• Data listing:

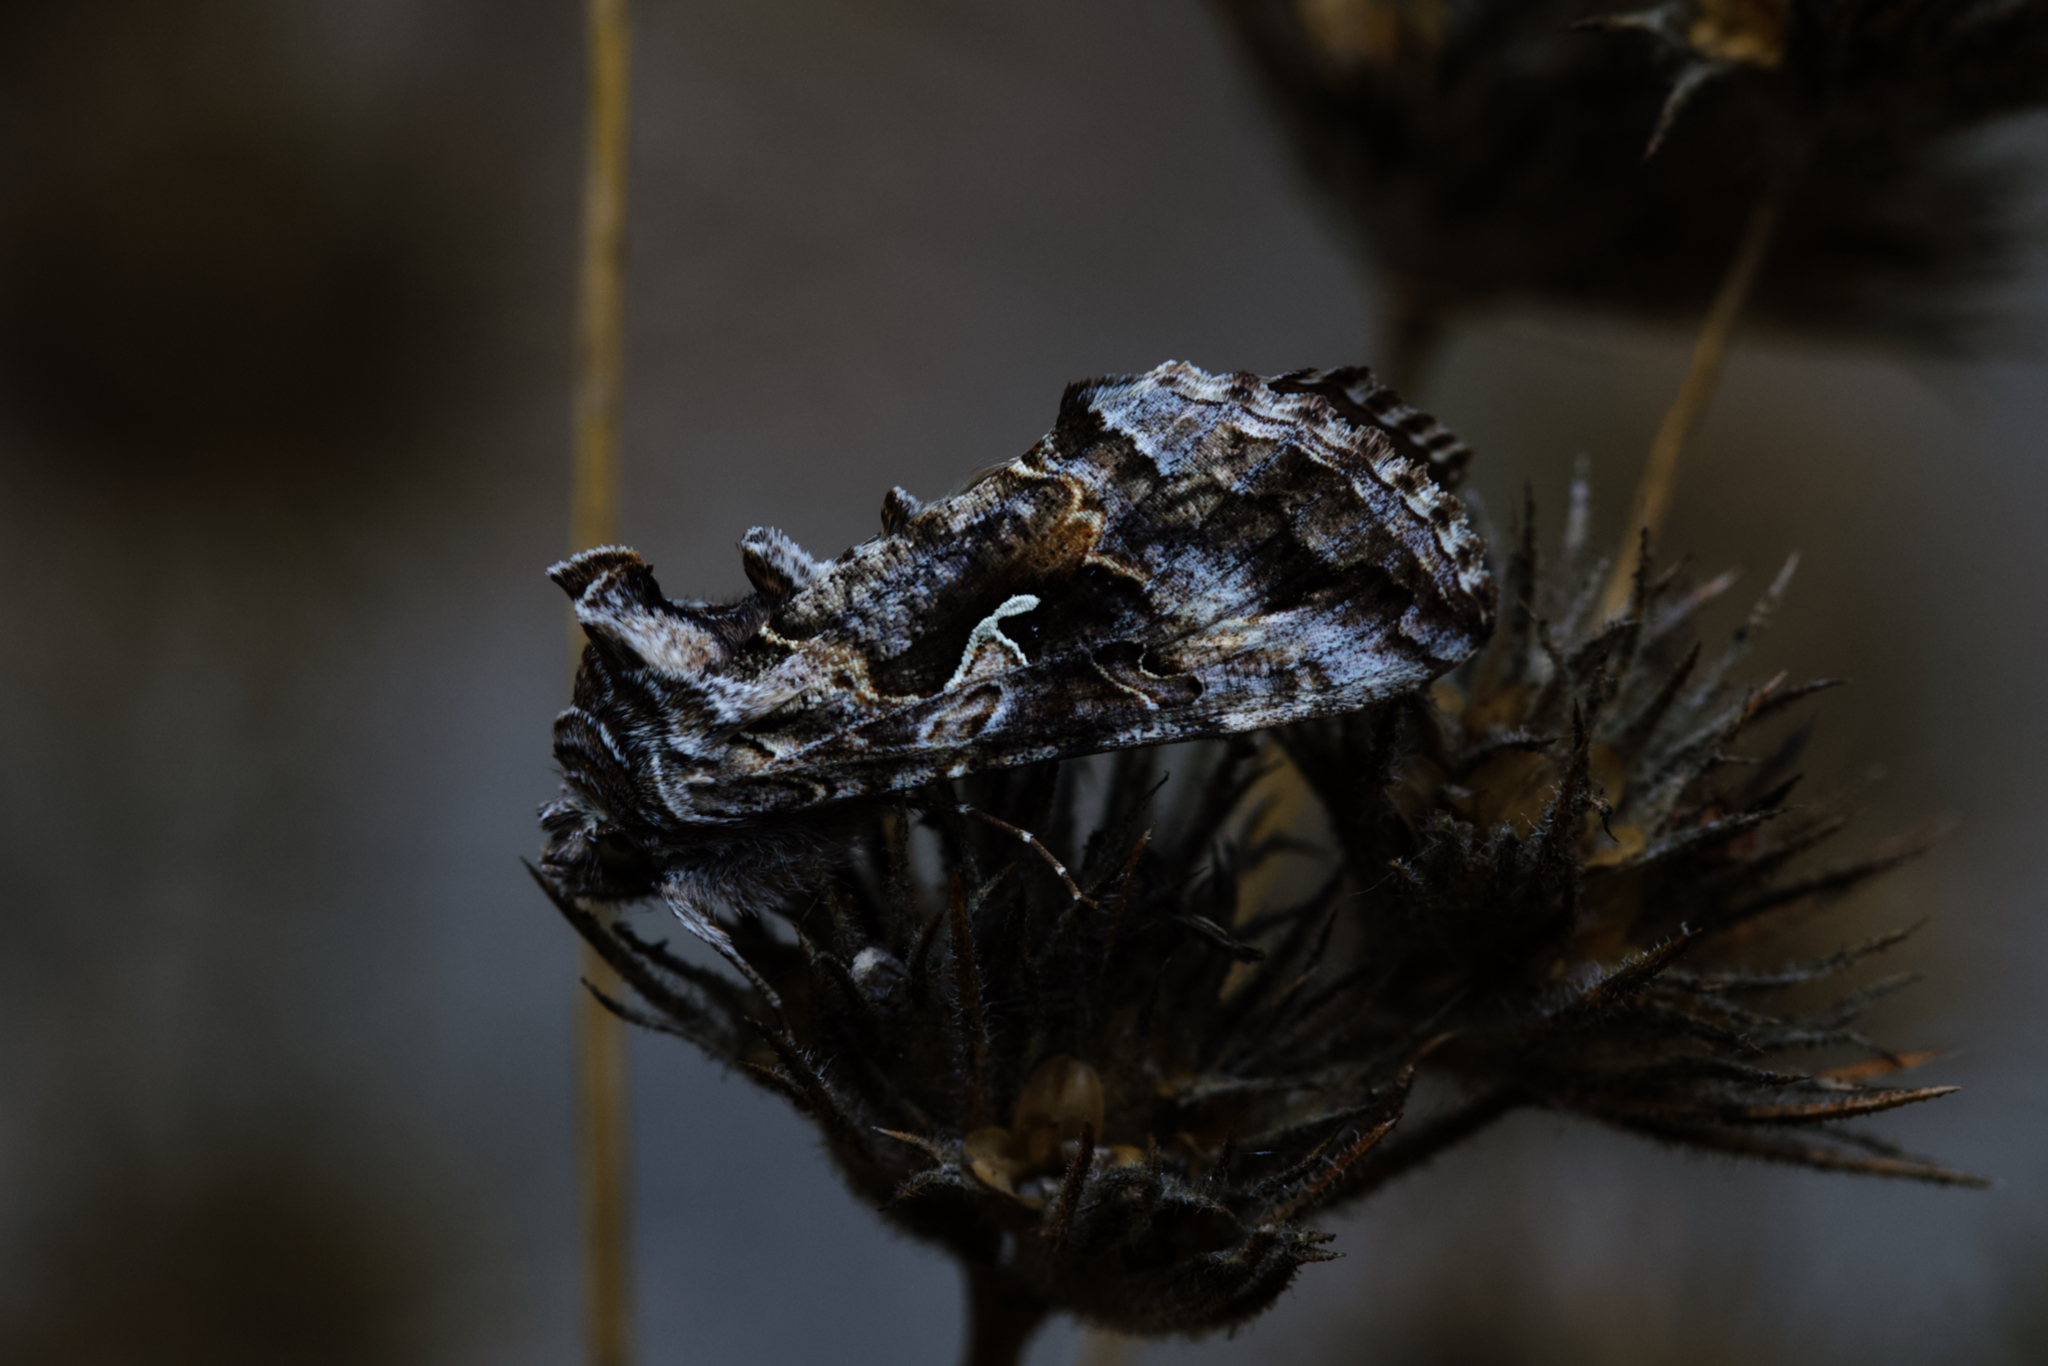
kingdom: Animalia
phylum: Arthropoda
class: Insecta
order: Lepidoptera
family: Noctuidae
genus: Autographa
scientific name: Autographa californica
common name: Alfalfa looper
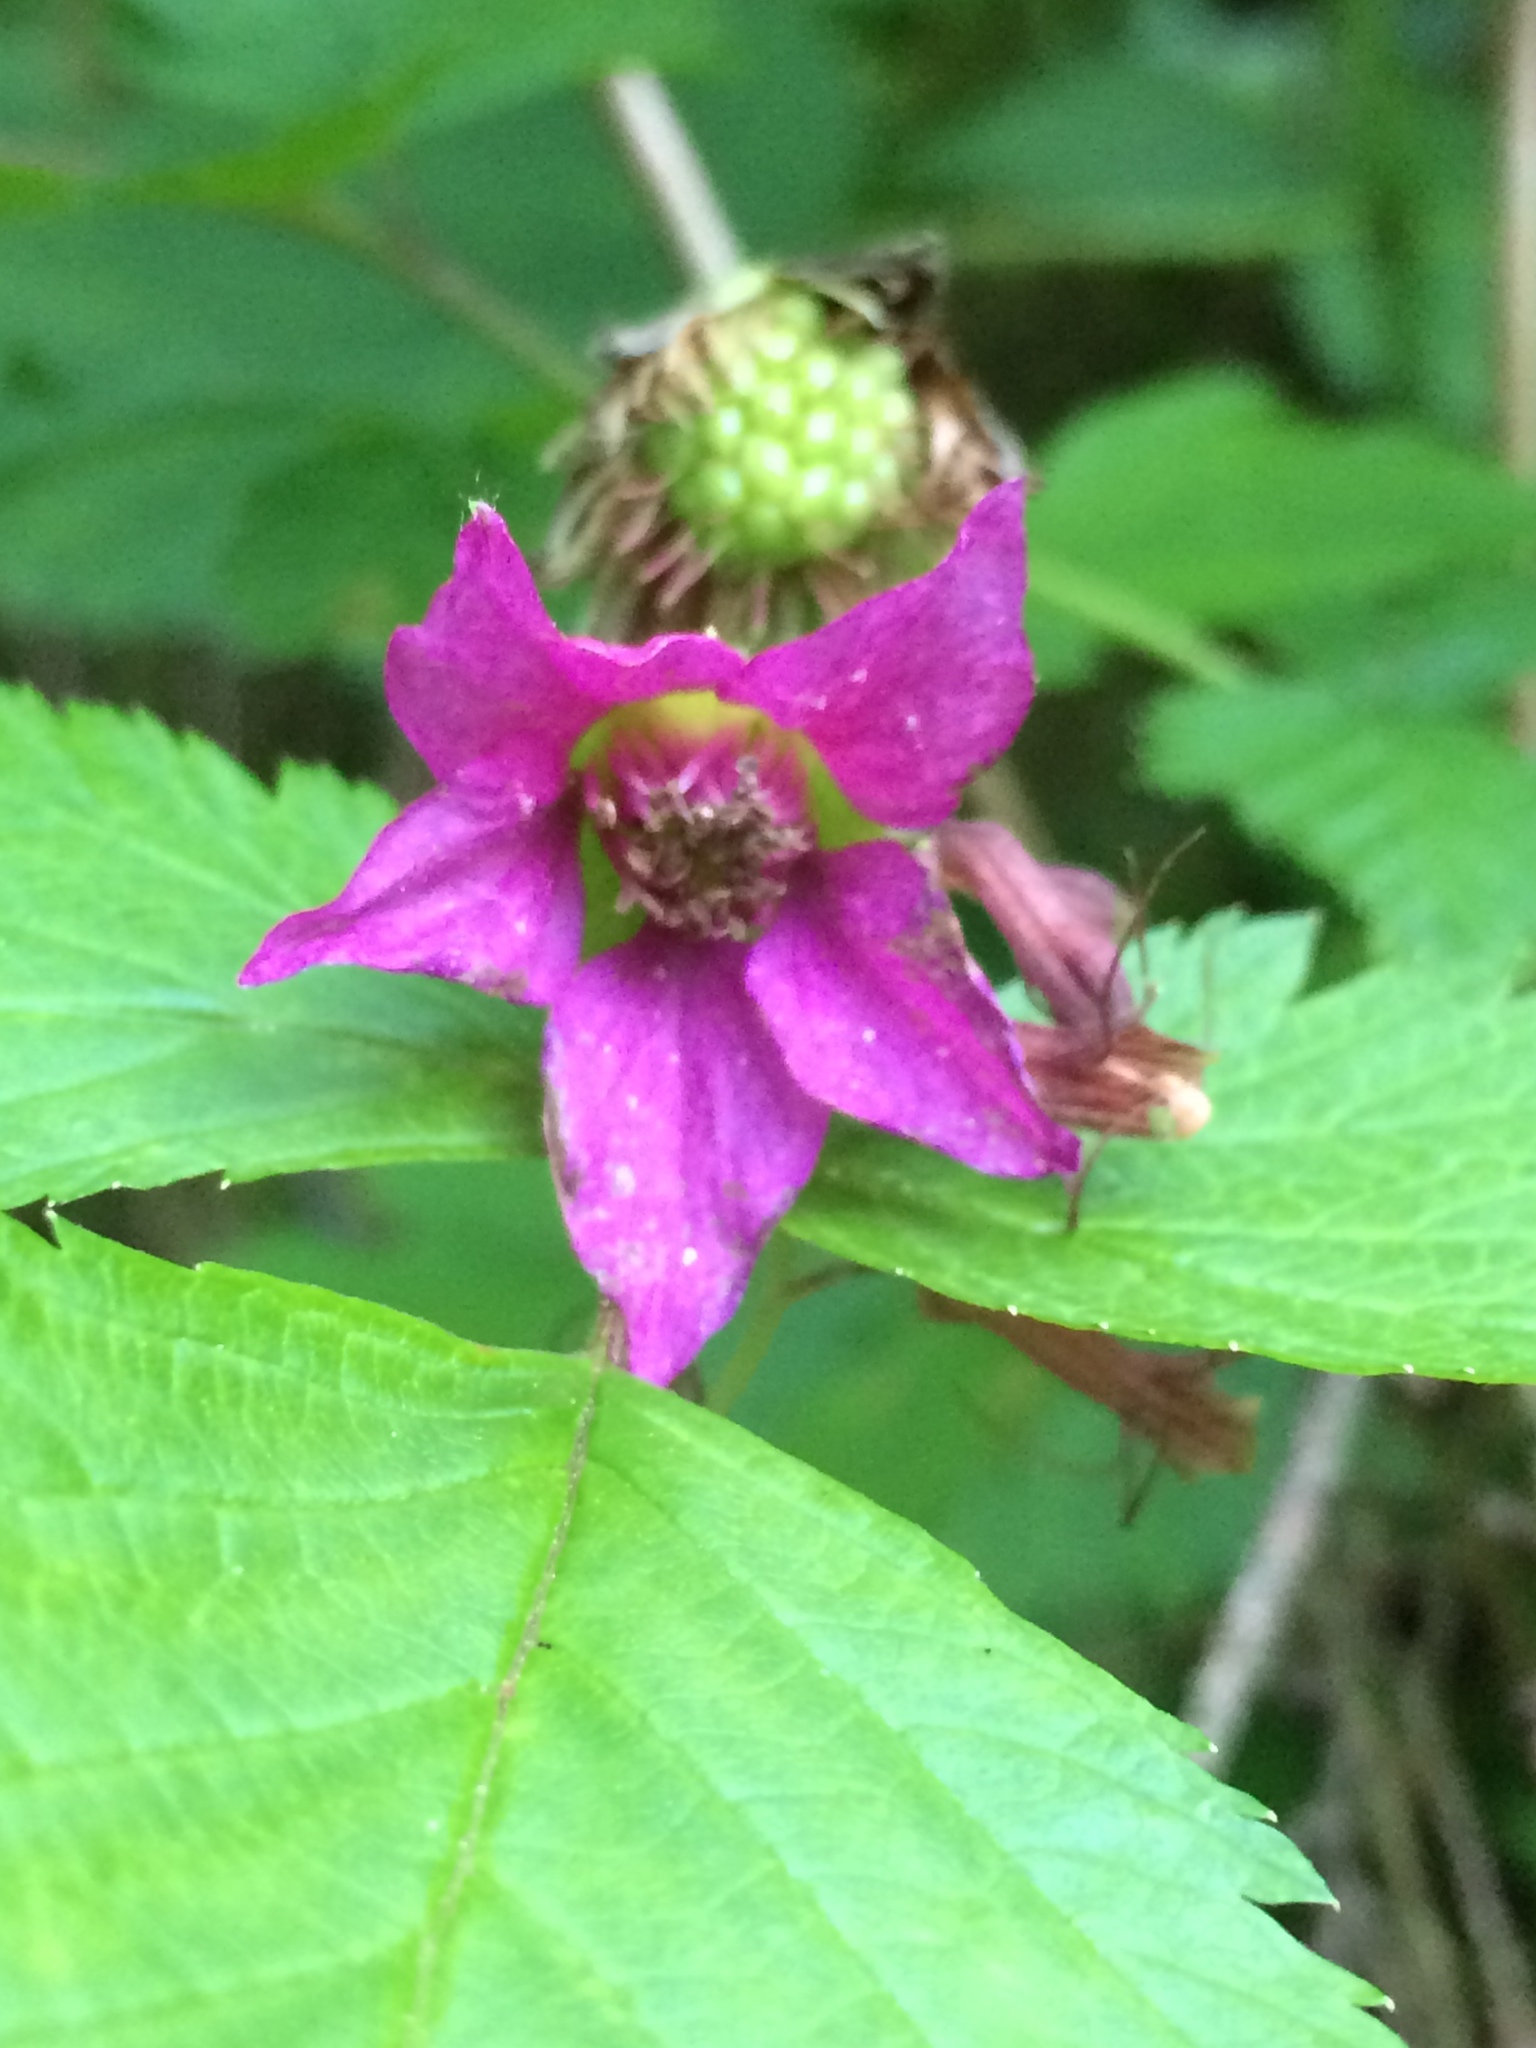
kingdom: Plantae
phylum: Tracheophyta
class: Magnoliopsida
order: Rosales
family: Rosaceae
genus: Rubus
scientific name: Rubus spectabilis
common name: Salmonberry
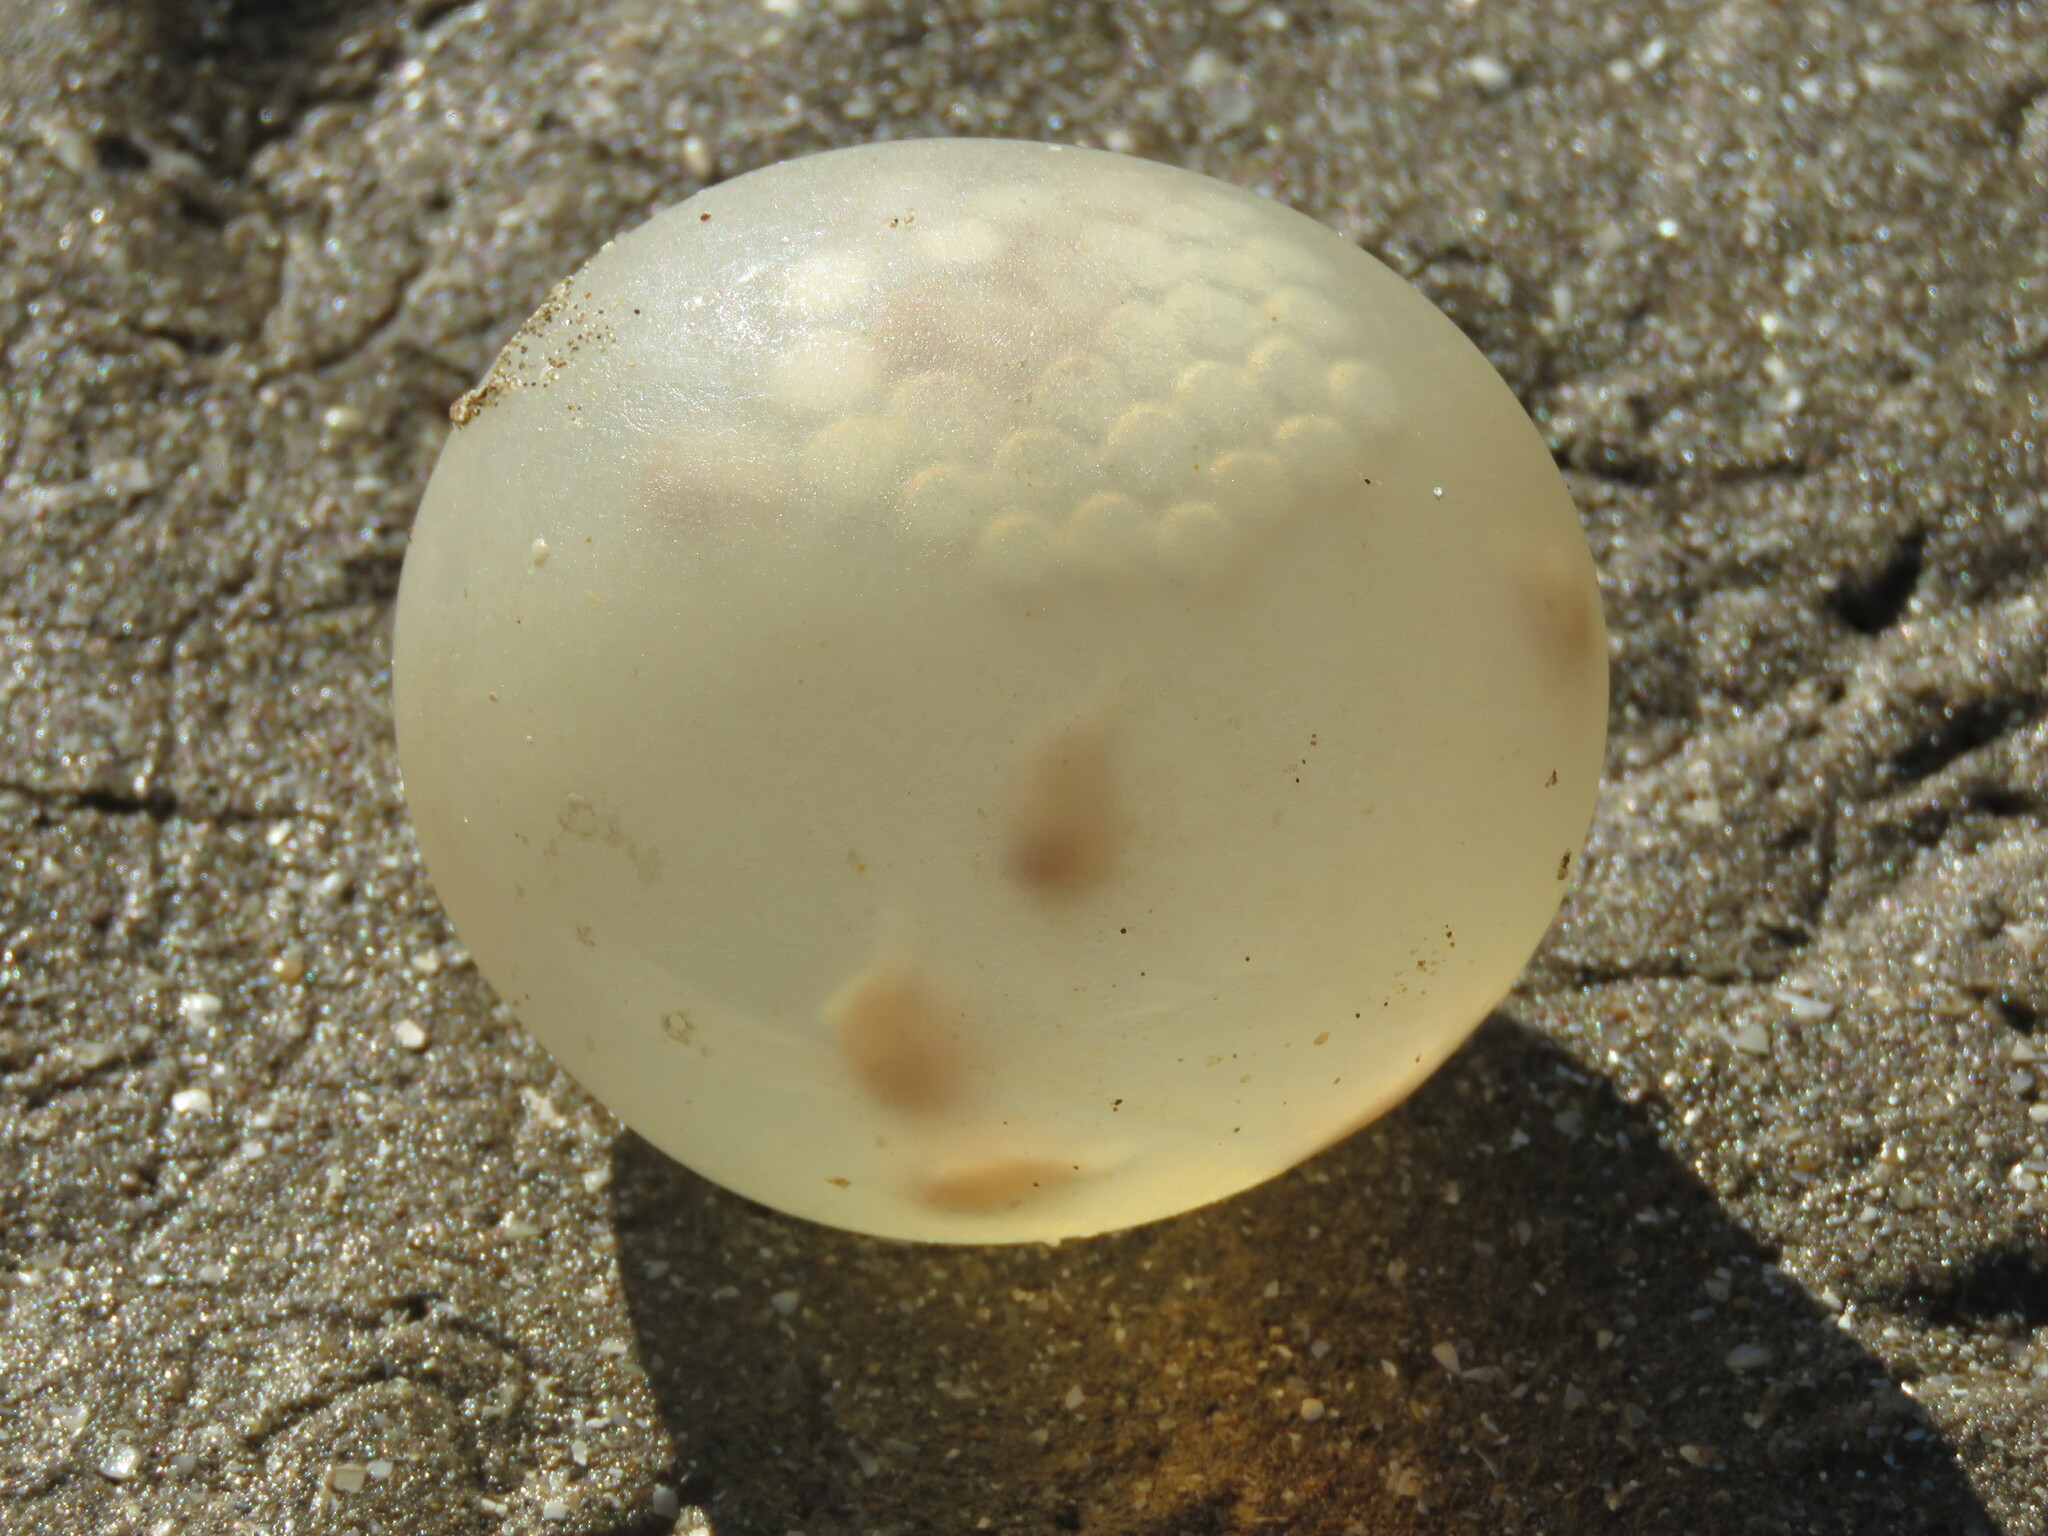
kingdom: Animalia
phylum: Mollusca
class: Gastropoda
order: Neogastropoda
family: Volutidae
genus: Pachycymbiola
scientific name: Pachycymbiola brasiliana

• SET EXERCISE: Copy out, word for word, the lines of the data from the line containing "phylum: Mollusca" through the last line, including both.

• REPLY:
phylum: Mollusca
class: Gastropoda
order: Neogastropoda
family: Volutidae
genus: Pachycymbiola
scientific name: Pachycymbiola brasiliana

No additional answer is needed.